Questions:
**1.** List every function or command name that the post about caching theorem statements mentions.
**2.** Using the post about caching theorem statements, answer these:
(a) In what structure could every theorem statement be stored?
(b) After each invocation of which function could the same cache be consulted?
(c) Besides a cache for interactive sessions, what kind of cache does the writer also want?
**3.** Proceed with the post about caching theorem statements, picking up after its final sentence.

Text block:
I assume this would be intended to benefit interactive sessions. It seems like it would be pretty easy to store every theorem statement in a term-net that could be consulted by store_thm
and prove
.
The same cache could be consulted after every invocation of e
so that the system could tell the user that their goal looked like a known theorem. (This second use-case is harder though because goals will have assumptions and you have to figure out how to canonicalise them against theorem statements that will also have assumptions. I guess you match on conclusions and then look for subsets over assumptions after canonicalising.)
In addition, the use of term-nets would make it easy to allow instances of (implicitly or not) universally quantified theorems to prove goals.
Although it would be good just for interactive sessions, I'm also interested in a cache that persists between process invocations. The situation I'm trying to speed up is fixing/tweaking proofs near the end of a long-running script, where the fixes have to do with global context (like grammar or what theories are open) -- maybe such work is intrinsically slow...

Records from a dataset
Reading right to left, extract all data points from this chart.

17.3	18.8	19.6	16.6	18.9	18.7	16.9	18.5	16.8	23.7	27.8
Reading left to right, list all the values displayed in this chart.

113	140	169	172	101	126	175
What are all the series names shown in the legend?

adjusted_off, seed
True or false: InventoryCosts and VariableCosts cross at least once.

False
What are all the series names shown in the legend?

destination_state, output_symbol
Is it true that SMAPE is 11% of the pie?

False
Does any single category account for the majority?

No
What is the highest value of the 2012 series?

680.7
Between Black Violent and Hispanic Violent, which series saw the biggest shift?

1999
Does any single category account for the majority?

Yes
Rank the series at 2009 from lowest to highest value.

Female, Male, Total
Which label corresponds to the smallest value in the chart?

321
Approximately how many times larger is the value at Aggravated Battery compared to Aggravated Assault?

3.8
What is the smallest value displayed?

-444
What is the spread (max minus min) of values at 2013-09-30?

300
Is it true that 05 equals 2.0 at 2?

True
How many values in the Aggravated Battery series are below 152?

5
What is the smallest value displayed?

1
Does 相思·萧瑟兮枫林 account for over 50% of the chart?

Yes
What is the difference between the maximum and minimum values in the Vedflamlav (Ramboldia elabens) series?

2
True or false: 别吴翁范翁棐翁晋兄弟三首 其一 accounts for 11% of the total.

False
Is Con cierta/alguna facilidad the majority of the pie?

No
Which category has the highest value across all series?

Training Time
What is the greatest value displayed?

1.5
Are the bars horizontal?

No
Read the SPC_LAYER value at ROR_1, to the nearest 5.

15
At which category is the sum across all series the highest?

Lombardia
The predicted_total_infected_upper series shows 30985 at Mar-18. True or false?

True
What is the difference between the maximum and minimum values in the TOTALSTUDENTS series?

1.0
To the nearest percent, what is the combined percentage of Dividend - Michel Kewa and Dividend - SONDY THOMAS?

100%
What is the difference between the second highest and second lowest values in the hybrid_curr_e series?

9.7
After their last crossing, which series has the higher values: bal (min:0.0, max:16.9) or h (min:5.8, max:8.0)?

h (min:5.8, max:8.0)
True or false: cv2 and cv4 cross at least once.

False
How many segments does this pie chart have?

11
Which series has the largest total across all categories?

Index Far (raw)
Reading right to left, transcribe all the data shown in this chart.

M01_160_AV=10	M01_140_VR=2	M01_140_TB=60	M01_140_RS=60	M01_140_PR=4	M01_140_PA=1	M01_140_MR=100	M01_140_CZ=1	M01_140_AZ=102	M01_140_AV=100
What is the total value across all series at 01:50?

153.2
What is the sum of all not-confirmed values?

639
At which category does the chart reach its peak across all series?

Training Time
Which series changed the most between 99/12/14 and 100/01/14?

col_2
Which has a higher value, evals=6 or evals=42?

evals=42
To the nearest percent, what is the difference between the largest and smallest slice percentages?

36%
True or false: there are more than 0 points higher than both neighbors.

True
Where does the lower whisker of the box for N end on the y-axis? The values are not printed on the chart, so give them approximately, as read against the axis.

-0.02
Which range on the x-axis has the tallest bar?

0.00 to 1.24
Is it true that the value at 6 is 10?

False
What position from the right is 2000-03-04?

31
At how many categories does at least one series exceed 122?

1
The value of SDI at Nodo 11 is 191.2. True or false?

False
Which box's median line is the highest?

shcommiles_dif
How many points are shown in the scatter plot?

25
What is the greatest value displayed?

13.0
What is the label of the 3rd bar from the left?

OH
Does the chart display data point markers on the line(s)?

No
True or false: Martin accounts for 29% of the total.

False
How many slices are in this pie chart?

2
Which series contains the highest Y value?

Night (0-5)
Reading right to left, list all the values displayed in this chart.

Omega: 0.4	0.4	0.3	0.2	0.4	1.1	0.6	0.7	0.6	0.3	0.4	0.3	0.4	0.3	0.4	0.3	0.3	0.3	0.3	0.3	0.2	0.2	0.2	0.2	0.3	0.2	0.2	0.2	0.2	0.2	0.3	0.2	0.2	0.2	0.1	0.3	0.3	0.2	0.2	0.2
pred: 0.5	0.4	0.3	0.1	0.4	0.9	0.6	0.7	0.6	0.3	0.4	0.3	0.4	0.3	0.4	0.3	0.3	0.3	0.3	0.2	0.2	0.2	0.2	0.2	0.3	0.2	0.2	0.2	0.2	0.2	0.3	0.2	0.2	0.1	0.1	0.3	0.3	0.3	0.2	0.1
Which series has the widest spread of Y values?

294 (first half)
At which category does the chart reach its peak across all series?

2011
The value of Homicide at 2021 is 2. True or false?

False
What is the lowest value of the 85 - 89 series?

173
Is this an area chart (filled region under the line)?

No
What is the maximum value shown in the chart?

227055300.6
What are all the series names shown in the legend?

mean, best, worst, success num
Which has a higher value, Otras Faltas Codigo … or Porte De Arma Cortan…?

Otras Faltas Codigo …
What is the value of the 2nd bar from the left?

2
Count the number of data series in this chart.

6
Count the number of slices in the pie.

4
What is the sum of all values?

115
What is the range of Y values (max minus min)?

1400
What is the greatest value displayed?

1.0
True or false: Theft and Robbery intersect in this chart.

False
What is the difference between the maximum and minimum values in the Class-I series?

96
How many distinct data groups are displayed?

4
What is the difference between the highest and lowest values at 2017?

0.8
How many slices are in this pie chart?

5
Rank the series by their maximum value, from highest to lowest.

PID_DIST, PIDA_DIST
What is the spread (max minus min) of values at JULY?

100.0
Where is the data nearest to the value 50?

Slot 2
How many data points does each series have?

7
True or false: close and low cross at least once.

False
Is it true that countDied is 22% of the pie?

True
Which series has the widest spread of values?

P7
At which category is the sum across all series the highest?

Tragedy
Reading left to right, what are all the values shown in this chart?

Results for the exercise:
**1.** store_thm, prove, e

**2.**
(a) A term-net.
(b) e.
(c) One that persists between process invocations.

**3.**
There is a possible problem that proofs for the same sequent are not interchangeable in the general case because of tags. In most practical cases, this is probably no obstacle, but a method should be provided to force evaluation of the tactic.
I was thinking that this cache would be off by default and only turned on in special circumstances (like when repeatedly trying to fix a proof at the end of a long-running script). (If it can be made safe and robust for general use, all the better.)
@xrchz Can you please provide an example proof that would benefit from a ((goal,tactic (string)),(input,output)) cache?
Encapsulating e
with a recorder and replayer seems the least invasive way of doing it. The problem from my point of view is to find a way to store the tactic so that you can check for equality.
I am not sure I understand the problem correctly. If the effect of the long-lasting tactic is known, why not just replace it by a tactic that maps its input to its output since it isn't modified by your global context?